Cured Quail Kidney and Zucchini Noodles
A light and healthy dish featuring spiralized zucchini noodles topped with sautéed cured quail kidneys and cherry tomatoes.
- 200g cured quail kidneys, sliced
- 2 medium zucchinis, spiralized
- 1 cup cherry tomatoes, halved
- 2 tablespoons olive oil
- 1 teaspoon garlic powder
- Salt and pepper to taste
- In a skillet, heat olive oil and add sliced cured quail kidneys. Cook until browned.
- Add cherry tomatoes and cook until softened. Season with garlic powder, salt, and pepper.
- Toss in spiralized zucchini noodles and cook for 2-3 minutes until just tender. Serve immediately.
Cured Quail Kidney and Cauliflower Rice Bowl
A nutritious bowl featuring sautéed cured quail kidneys served over cauliflower rice, topped with fresh herbs.
- 200g cured quail kidneys, sliced
- 2 cups cauliflower rice
- 1 tablespoon coconut oil
- 1/2 cup peas
- Salt and pepper to taste
- Fresh cilantro for garnish
- In a skillet, heat coconut oil and sauté sliced cured quail kidneys until cooked through.
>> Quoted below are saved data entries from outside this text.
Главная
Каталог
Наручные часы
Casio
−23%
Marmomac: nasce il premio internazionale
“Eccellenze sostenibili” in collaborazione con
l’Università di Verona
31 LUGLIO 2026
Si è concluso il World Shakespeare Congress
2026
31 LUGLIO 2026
- Add cauliflower rice and peas, cooking until heated through. Season with salt and pepper.
- Serve in a bowl and garnish with fresh cilantro.
Cured Quail Kidney and Beetroot Carpaccio
An elegant dish featuring thinly sliced cured quail kidneys served on a bed of roasted beetroot with a balsamic reduction.
- 200g cured quail kidneys, thinly sliced
- 2 medium beetroots, roasted and sliced
- 1 tablespoon balsamic vinegar
- 1 tablespoon olive oil
- Salt and pepper to taste
- Arugula for garnish
- Arrange roasted beetroot slices on a plate and top with thinly sliced cured quail kidneys.
- Drizzle with balsamic vinegar and olive oil, then season with salt and pepper.
- Garnish with arugula before serving.